PROVIDED TEXT:

The interview is overheard by Sebastian (debut actor Andrew Luri) who is a South Sudanese refugee and a taxi driver. He asks Dan to photograph his all-male choir, which includes other people of colour and a man from Syria. Dan is reluctant because he only shoots warzones but is persuaded after hearing the group’s excellent voices. His friendship with Sebastian is hindered by a troubling plea. Sebastian urges him not to showcase the Sudanese photos, including a crucial image of a man held at gunpoint. It is because Sebastian has kept his own grievances secret from his wife, Anishka (Bolude Watson).
Hearts’ screenplay is hindered by story contrivances that dilute its dramatic conviction. The premise hinges precariously on the coincidence that Dan and Sebastian narrowly missed each other during a critical moment fifteen years ago, but now collide while both living in Sydney. The contrivance would be forgivable if Sebastian’s motives shifted convincingly. His dogged pursuit of Dan’s talents contradicts his demands for secrecy. His revelation is also too predictable, and it is impossible to believe that an experienced photographer would only take one picture of a terrible incident. Dan is a professional who would capture hundreds of photos and study stories and faces for hours.
While inconceivable that Dan would not probe the key photo sooner, the plot holes typify Hearts’ clumsiness. A notable misstep is the pointless Iraq prologue. It is detached from the plot and could have been set in Sudan. It also unintentionally paints Dan as either daft or cold. With laughable indifference, he ignores the bodies of the two dead adults and instead photographs the girl before she sprints away. This pointless detour could have been replaced with flashbacks visualising suppressed memories of Sudan and revealed Sebastian’s interesting but elusive backstory with flair.
Hearts is a jumble of story ideas and characterisations requiring sharper editing. Grief is the film’s best theme. Dan embodies male concealment because he predictably withholds his experiences with death. His stern growl and grizzled exterior mirror a damaged war veteran whose eyes are stained by bloodshed. He hides beneath a smile and when asked what his trip was like he replies, ‘good’. Yet the way the film shrouds Dan’s desires is counterintuitive to how effectively Weaving’s dishevelled physicality dramatises male concealment. Why photography is important to him is adrift aside from telling an interviewer, ‘I photograph what my conscience asks me to’. The line signposts his dilemma about displaying the photos because he wants people to be viewed as more than collateral damage.
The story’s emotional void is apparent in the distance found between Sebastian’s past and Dan’s psychology. By making Dan more affected by Iraq than Sudan, the plot threads are isolated. The emphasis rests on a ‘will he or won’t he?’ question regarding the photos rather than suggesting his trauma stems from Sudan. Additionally, Dan’s male hysteria is comically gruff. In one scene, he demands to know why Josie kept her pregnancy from him (he was overseas) and as he storms off to his car he screams, ‘I’m goin’ to Syria!’ Hugo Weaving is now sixty and it would have been interesting exploring Dan’s role as an ageing parent instead of relying on being a kitchen sink melodrama.

THE DATA:
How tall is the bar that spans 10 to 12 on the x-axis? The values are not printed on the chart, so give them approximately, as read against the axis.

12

...

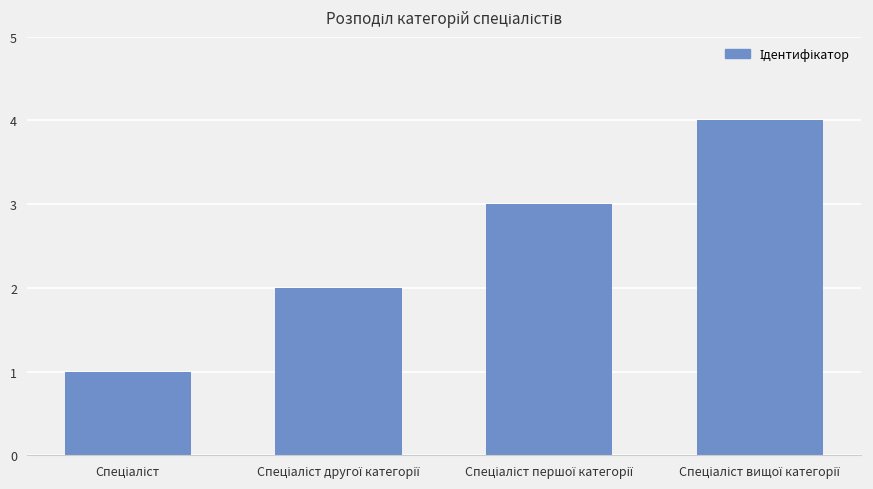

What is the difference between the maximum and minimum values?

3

WORK INSTRUCTIONS:
- a) Can you rename "prologue" as "opening sequence" in the stretch of the Hearts review from "While inconceivable that" through "backstory with flair." and give that stretch back with the change made?
- b) Could you go on with the review of the film Hearts, picking up after its final sentence?
You won't need the records.

ANSWERS FOR THE EXERCISE:
- a)
While inconceivable that Dan would not probe the key photo sooner, the plot holes typify Hearts’ clumsiness. A notable misstep is the pointless Iraq opening sequence. It is detached from the plot and could have been set in Sudan. It also unintentionally paints Dan as either daft or cold. With laughable indifference, he ignores the bodies of the two dead adults and instead photographs the girl before she sprints away. This pointless detour could have been replaced with flashbacks visualising suppressed memories of Sudan and revealed Sebastian’s interesting but elusive backstory with flair.

- b)
Lawrence’s screenplay struggles to deliver satisfying dramatic payoffs. Dan’s brisk transformation from a curmudgeon to someone moved by the choir proves fatal. It robs Hearts of an ongoing dramatic question about whether he will aid Sebastian. A deeper backstory could have illuminated Sebastian’s overseas activity and its effect on Dan. Various subplots are also tabled, such as the pregnancy, an unrenovated house, and the possible re-emergence of Sebastian’s daughter. They are discarded in favour of a soft, wish-fulfillment ending. It dilutes any chance Hearts had of becoming a rich character study.
Too many characters make bizarre statements without contextualising their dialogue. When Dan tells Josie about Sebastian, she asks hastily if he will report him. The line is meaningless without characterising her viewpoint as racist, intolerant, or lacking empathy. Similarly, the tension between Sebastian and Anishka changes radically from scene to scene. Anishka’s anger suddenly shifts the moment she tells Josie that she does not understand their experiences. The women’s fallout is also abruptly resolved. Evidently, these half-drawn subplots and characterisations needed refinement.
The film is salvaged by the raw emotions of the male performances. Hugo Weaving, one of Australia’s best dramatic actors, overcomes the clunky material with a brutal physical display. He illustrates Dan’s wounded demeanour through highly emotive scenes that require him to crumple down in tears. It efficiently dramatises the difficulty of depression. A person’s body illustrates their emotions better than words that are impossible to find. His best touch is a subtle piece of acting where he listens to Sebastian’s story. Without dialogue, his eyes suggest how moved he is by the account.
Andrew Luri is also excellent in exploring the different facets of Sebastian’s personality. He is a seemingly good-hearted man who is affable and buoyed by his new life, his love for Anishka, and his choir group. Yet there are moments of emotion where he is as visibly bruised by the past as Dan. It understandably provokes flashes of an angry, confrontational man who grows unpredictable. All the characters are unified by grief, but the women’s roles are not as strongly written. Their parts of the story feel passive and their dialogue is lumpy and inconsistent.
Hearts and Bones is well-timed considering the appalling racism the Sudanese community recently experienced in Melbourne. The film’s thesis, born from this racial conflict, argues that people should not be judged on their past because it prevents them from adapting to a new life. Unfortunately, the execution of a genuinely interesting dilemma results in unfinished subplots and characters.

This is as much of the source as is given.